Une autre équipe en présentiel suggère d’offrir à des jeunes adultes des séances de yoga avec des animaux de la ferme, comme des cochons miniatures ou des bébés moutons, à l’image des séances de Puppy Yoga qui existent déjà, populaires sur les réseaux sociaux. «Cela bonifierait les séances en contribuant à la réduction du stress chez les participantes et participants, en plus de les conscientiser au fait que ces animaux ne constituent pas uniquement une source d’alimentation», observe une étudiante.
Une équipe à distance propose elle aussi d’offrir à des jeunes du primaire d’être en contact avec des chiens, dans ce cas à la récréation du midi, chaque jour de la semaine. «L’objectif serait de permettre aux élèves de faire des activités avec les chiens afin de réduire leur niveau d’anxiété et d’augmenter leur niveau de concentration pour le reste de la journée», explique une étudiante. «L’idée du jeu est intéressante, car cela prend des règles et on doit apprendre à décoder si le chien aime ça ou non. Cela développe et renforce l’empathie chez les jeunes», note Catherine Amiot.

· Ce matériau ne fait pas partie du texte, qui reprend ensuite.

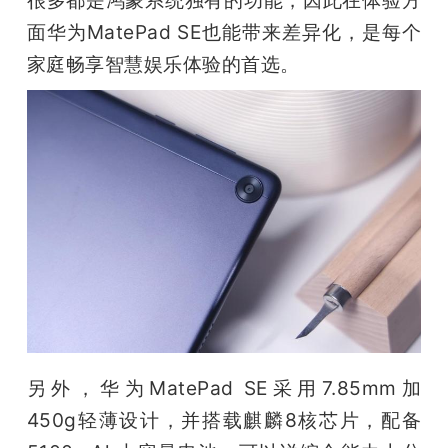
很多都是鸿蒙系统独有的功能，因此在体验方
面华为MatePad SE也能带来差异化，是每个
家庭畅享智慧娱乐体验的首选。
另外，华为MatePad SE采用7.85mm加
450g轻薄设计，并搭载麒麟8核芯片，配备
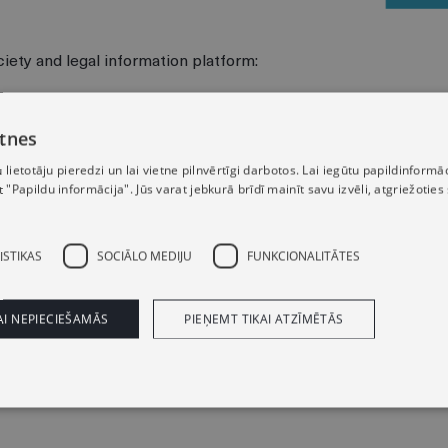
ociety and legal information platform:
tnes
u lietotāju pieredzi un lai vietne pilnvērtīgi darbotos. Lai iegūtu papildinfor
"Papildu informācija". Jūs varat jebkurā brīdī mainīt savu izvēli, atgriežotie
likumi.lv
lvportals.lv
ISTIKAS
SOCIĀLO MEDIJU
FUNKCIONALITĀTES
AI NEPIECIEŠAMĀS
PIEŅEMT TIKAI ATZĪMĒTĀS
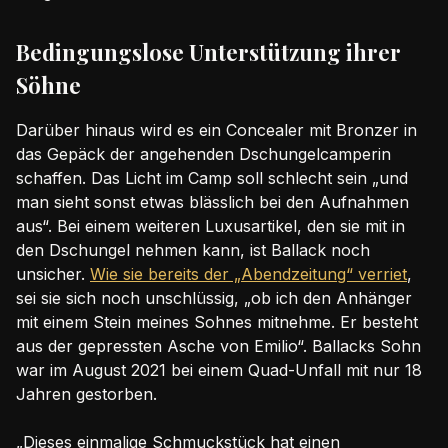
Bedingungslose Unterstützung ihrer
Söhne
Darüber hinaus wird es ein Concealer mit Bronzer in
das Gepäck der angehenden Dschungelcamperin
schaffen. Das Licht im Camp soll schlecht sein „und
man sieht sonst etwas blässlich bei den Aufnahmen
aus“. Bei einem weiteren Luxusartikel, den sie mit in
den Dschungel nehmen kann, ist Ballack noch
unsicher.
Wie sie bereits der „Abendzeitung“ verriet
,
sei sie sich noch unschlüssig, „ob ich den Anhänger
mit einem Stein meines Sohnes mitnehme. Er besteht
aus der gepressten Asche von Emilio“. Ballacks Sohn
war im August 2021 bei einem Quad-Unfall mit nur 18
Jahren gestorben.
„Dieses einmalige Schmuckstück hat einen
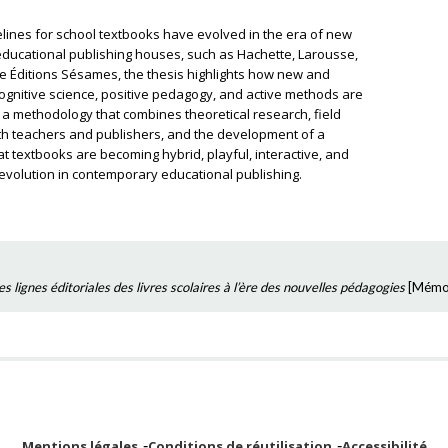
elines for school textbooks have evolved in the era of new
ducational publishing houses, such as Hachette, Larousse,
ke Éditions Sésames, the thesis highlights how new and
ognitive science, positive pedagogy, and active methods are
a methodology that combines theoretical research, field
ith teachers and publishers, and the development of a
at textbooks are becoming hybrid, playful, interactive, and
 evolution in contemporary educational publishing.
es lignes éditoriales des livres scolaires à l’ère des nouvelles pédagogies
[
Mémo
Mentions légales
Conditions de réutilisation
Accessibilité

La professeure conclut la séance par une citation du Petit Prince de Saint-Exupéry: «Tu deviens pour toujours responsable de ce que tu as apprivoisé». «Aujourd’hui, nous avons mis l’emphase sur le bien-être des humains, mais nous devons aussi prendre soin de nos animaux domestiques, et leur bien-être rejaillira ensuite sur nous. Tout est interrelié!»